Sonntag, 4. Dezember 2016

Im Jahre ja wenn man das so genau wüsste...

Foto: A. Mack

Er schlich alleine durch die dunklen Straßen. Es war kalt, sein Mantel war dünn. Das Geld für eine gute Bleibe fehlte. Und die Freunde, bei denen er umsonst unterkommen konnte, auch. Zumindest heute.
Er verfluchte diesen Tag. Die Menschen hatten es eilig gehabt. Eigentlich eine perfekte Gelegenheit um sich die ein oder andere Münze zu verdienen. Sei es durch das Stehlen der Geldbörse, oder das Betteln. Wenn Menschen viel zu tun hatten wollten sie nicht groß diskutieren. Also musste er an solchen Tagen nicht immer auf kriminelle Machenschaften zurückgreifen.
Er lief in Richtung des Dorfplatzes. Hier stand ein Baum. Prachtvoll geschmückt. Leuchtend. Friedlich stand er so da. Letztes Jahr hätte er diesen harmonischen Anblick verflucht. Er hätte ärgerlich an sein letztes Weihnachten Zuhause gedacht. Den Ort, den er bewusst verlassen hatte. Und an den er ganz bestimmt nicht mehr zurückkehren wollte. Heute gesellte sich neben die Wut, ein klitzekleines bisschen Wehmut. Auch wenn er das natürlich nie zugeben würde.
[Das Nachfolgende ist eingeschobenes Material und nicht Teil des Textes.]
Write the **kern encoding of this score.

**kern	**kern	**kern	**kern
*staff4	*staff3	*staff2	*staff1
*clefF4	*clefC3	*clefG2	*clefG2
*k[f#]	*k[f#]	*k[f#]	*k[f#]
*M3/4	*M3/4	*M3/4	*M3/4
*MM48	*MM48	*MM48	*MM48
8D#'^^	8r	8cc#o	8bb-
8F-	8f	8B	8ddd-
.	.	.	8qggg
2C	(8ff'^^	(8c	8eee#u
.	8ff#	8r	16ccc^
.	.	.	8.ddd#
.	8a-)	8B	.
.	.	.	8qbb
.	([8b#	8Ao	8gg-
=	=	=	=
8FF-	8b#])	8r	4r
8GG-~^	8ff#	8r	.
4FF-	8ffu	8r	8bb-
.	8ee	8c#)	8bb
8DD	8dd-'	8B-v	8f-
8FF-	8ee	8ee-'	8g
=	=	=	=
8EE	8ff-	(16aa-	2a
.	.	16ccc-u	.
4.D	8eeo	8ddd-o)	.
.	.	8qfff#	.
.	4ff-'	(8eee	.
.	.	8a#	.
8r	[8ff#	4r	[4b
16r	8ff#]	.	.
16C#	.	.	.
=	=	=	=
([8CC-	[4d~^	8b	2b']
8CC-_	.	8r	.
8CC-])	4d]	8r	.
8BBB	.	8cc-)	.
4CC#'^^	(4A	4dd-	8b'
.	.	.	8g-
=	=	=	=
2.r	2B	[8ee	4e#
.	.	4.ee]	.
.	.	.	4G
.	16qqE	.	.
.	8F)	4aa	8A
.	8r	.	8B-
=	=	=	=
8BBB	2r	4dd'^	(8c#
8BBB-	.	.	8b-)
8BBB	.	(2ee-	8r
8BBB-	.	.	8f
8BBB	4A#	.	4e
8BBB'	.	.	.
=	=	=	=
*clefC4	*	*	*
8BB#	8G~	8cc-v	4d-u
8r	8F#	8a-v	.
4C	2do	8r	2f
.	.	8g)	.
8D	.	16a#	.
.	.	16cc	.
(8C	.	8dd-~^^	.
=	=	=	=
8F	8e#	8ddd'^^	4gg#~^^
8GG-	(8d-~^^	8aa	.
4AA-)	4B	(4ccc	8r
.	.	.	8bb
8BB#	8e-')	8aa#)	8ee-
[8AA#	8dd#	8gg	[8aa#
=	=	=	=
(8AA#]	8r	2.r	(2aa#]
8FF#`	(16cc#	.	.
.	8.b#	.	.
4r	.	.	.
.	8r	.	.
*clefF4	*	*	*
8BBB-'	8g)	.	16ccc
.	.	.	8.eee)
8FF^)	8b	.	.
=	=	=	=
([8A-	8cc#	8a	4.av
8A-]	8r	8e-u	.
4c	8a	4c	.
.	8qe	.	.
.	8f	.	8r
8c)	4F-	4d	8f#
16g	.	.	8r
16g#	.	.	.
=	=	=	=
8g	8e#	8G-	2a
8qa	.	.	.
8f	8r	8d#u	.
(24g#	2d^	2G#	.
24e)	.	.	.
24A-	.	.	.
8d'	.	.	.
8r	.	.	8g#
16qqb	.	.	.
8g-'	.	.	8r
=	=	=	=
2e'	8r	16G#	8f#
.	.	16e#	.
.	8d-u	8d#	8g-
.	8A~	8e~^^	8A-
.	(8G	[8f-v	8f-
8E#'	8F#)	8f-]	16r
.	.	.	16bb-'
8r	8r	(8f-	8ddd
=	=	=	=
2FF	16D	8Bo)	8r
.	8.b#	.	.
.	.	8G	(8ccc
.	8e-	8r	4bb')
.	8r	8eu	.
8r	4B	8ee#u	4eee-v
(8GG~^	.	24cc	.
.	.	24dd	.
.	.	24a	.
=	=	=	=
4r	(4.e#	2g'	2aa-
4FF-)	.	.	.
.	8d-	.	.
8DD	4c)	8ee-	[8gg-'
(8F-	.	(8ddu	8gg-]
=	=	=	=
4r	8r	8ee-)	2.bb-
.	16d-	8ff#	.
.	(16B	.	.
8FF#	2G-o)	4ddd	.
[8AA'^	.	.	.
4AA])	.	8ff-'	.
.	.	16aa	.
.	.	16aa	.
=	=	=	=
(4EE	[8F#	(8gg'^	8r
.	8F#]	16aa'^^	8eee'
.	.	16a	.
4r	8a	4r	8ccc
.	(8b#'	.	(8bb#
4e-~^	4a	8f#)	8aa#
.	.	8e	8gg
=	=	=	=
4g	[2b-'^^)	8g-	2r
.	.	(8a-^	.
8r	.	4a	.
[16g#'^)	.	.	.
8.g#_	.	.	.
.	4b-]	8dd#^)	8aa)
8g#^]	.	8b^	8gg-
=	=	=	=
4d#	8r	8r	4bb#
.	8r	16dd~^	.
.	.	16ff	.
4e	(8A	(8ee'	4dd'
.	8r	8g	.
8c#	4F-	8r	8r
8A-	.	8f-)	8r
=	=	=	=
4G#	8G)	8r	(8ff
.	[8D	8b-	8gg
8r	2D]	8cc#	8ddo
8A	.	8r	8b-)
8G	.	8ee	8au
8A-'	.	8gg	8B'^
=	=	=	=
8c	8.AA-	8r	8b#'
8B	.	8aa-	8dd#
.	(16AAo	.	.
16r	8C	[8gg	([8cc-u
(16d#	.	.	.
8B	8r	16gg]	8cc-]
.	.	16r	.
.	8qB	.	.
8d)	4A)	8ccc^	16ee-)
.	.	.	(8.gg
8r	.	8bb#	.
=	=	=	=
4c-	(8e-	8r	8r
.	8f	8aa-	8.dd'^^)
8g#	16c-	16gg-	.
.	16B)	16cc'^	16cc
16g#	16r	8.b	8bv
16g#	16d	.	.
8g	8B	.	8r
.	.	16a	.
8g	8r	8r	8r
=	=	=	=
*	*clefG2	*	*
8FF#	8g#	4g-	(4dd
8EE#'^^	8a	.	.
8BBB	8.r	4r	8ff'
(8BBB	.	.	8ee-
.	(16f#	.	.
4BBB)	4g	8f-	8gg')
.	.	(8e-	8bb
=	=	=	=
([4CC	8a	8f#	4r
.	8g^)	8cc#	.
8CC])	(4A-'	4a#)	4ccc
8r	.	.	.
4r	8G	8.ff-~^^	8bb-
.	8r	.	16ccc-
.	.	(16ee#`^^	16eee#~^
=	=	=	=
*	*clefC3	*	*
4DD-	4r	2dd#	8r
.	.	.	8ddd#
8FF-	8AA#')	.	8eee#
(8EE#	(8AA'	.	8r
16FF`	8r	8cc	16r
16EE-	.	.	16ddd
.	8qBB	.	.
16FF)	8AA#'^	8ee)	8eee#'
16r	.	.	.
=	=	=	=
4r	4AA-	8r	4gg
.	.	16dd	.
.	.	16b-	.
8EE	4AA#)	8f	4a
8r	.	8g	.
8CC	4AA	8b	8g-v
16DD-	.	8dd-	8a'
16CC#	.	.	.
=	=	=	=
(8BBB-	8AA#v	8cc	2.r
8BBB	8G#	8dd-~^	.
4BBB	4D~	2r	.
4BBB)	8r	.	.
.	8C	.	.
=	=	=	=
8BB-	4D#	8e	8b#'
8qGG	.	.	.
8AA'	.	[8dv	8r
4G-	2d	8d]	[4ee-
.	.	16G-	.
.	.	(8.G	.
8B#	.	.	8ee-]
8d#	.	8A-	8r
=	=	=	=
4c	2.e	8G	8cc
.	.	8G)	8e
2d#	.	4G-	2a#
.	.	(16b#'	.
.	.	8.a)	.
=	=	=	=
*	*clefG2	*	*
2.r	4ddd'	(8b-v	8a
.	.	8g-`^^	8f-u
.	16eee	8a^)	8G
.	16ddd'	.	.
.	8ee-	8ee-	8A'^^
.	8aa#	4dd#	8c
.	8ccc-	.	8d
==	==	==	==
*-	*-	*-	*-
„Komm schon, bald beginnt ein neues Jahr. Dann soll endlich was aus dir werden. Schau dir deine Brüder an. Sie wussten auch nicht wohin und nun verdienen sie gutes Geld“, hatte man ihm beim Familienfest verkündet.
Wie er diese Tiraden der Verwandtschaft hasste. Und das war Familie? Die einen unterstützten und förderten, wenn man sie brauchte?
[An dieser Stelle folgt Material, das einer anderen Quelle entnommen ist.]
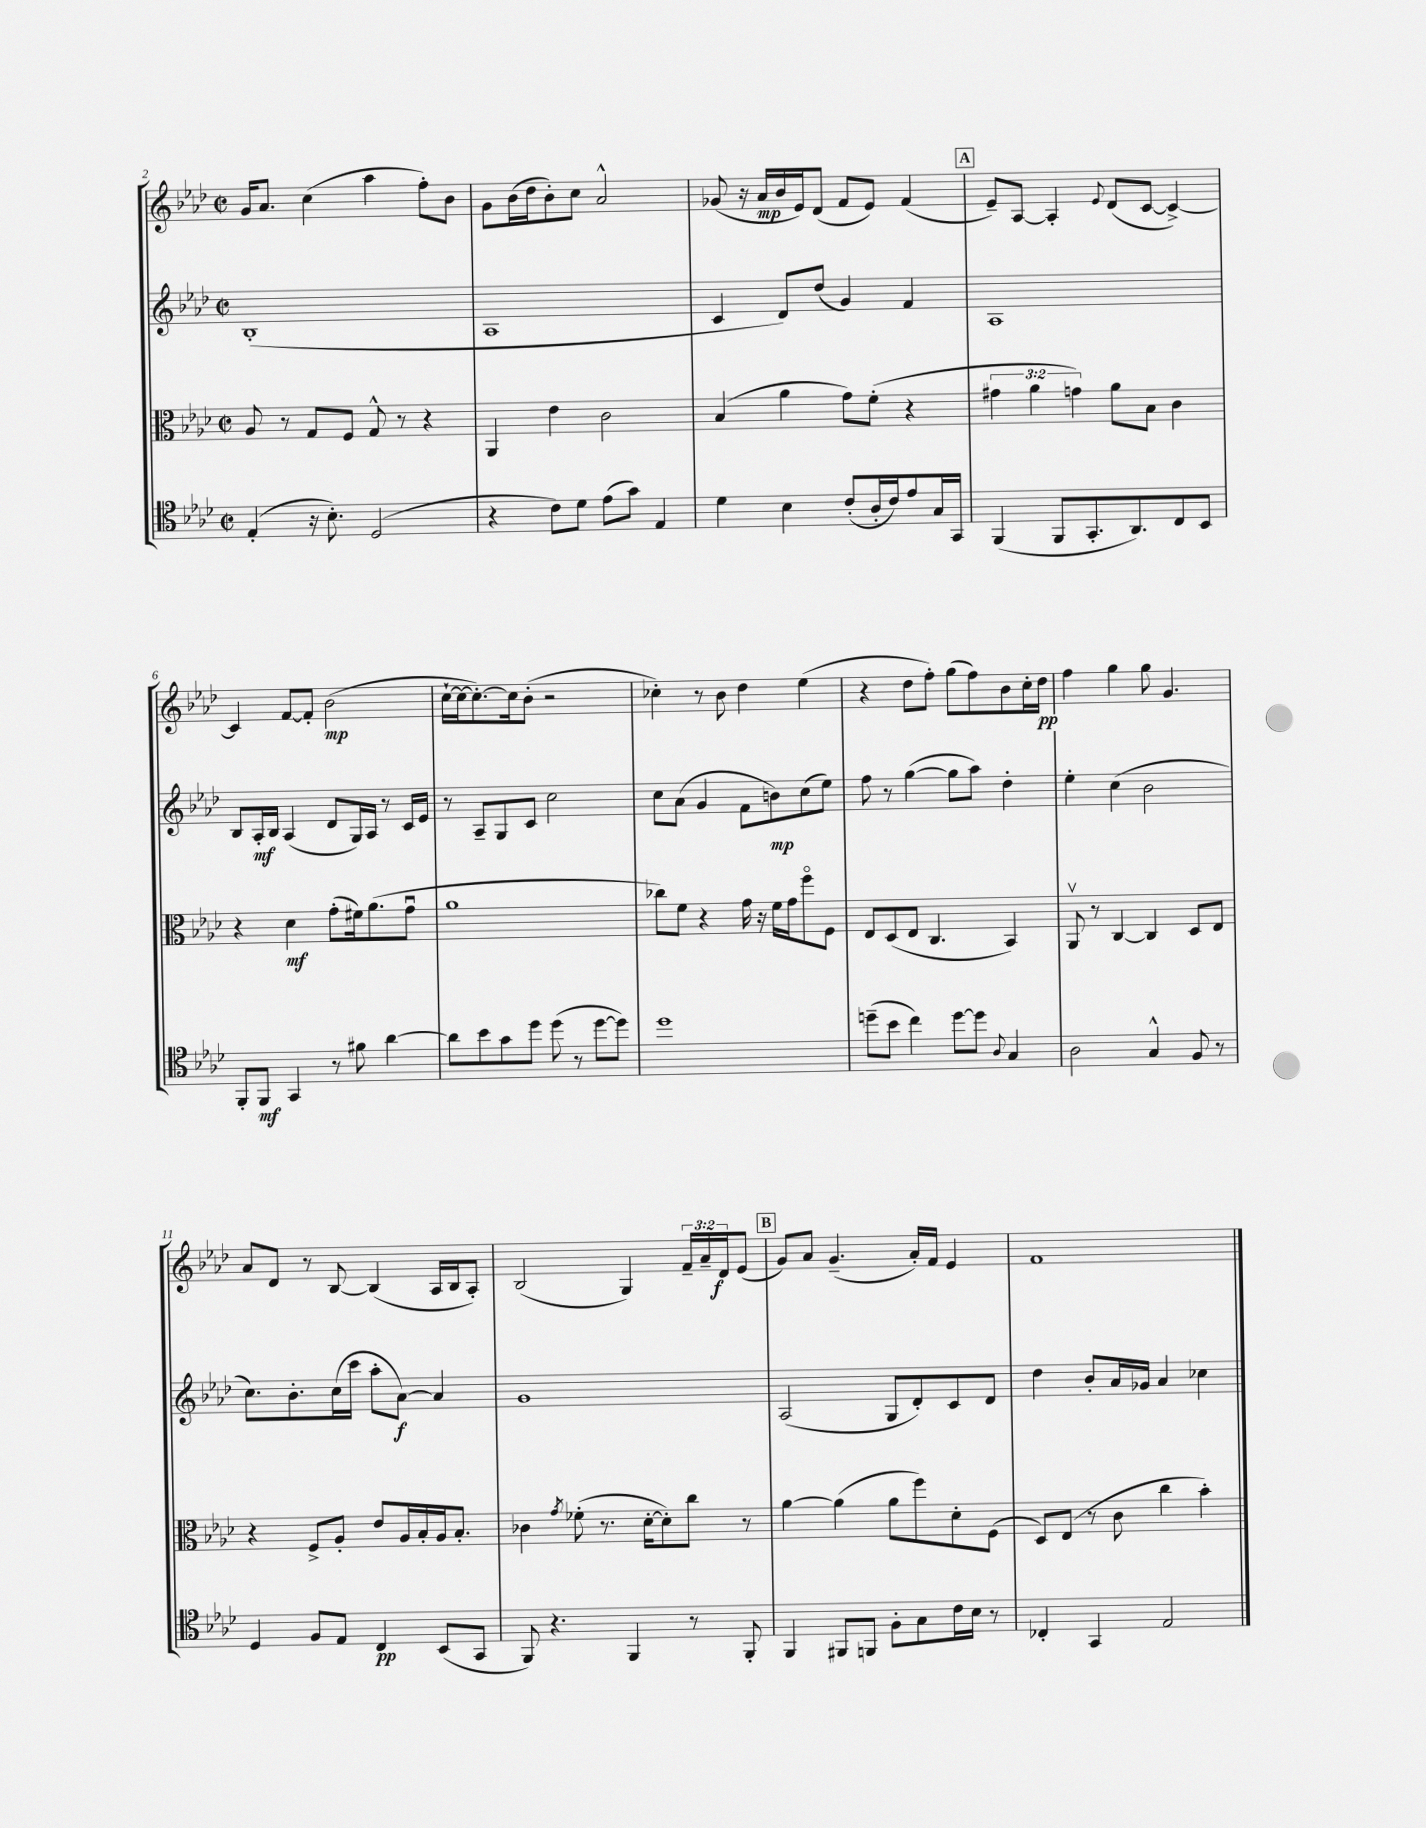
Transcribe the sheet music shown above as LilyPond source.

„Macht euren Scheiß doch alleine.“ Das war der einzige Satz, den er ihnen zum Abschied dagelassen hatte. Seither waren zwei Jahre vergangen. Er war von Dorf zu Dorf gezogen und hatte sich treiben lassen. Doch von einem erfüllten Leben nicht die Spur. Nun wäre eigentlich der perfekte Zeitpunkt gewesen, sich die Wahrheit einzugestehen. Er hatte versagt. Und zwar auf ganzer Linie.
Er blickte von unten nach oben. An die Spitze des Baumes. Dort prangte der Stern. Der höchste Punkt leuchtete so prächtig, dass er Kindern sicher glänzende Augen aufs Gesicht zauberte.
Doch da fiel ihm noch etwas auf. Der Stern leuchtete nicht nur, er wurde auch bestrahlt. Und zwar von einem Exemplar am Himmelszelt. An dieser sternenklaren Nacht, war das Objekt gut sichtbar. Doch als er genauer hinsah, fiel ihm auf dass das Objekt blinkte. Verdutzt blinzelte er. Alkohol hatte er die letzten Tage nicht getrunken. Er war stocknüchtern. Doch der Anblick blieb derselbe. Ein Surren ertönte und die Lichter des Baumes erstarben. Das Dorf wollte an diesem Tag sparen. Sie rechneten nicht damit, dass sich jemand um diese Zeit den Baum ansah. Da fiel unserem Namenlosen das zweite, merkwürdige Zeichen auf. Der Stern leuchtete einen Weg. Von Neugier gepackt, folgte er dem Wegweiser. Sein Magen knurrte. Er hoffte auf ein glückliches Ende.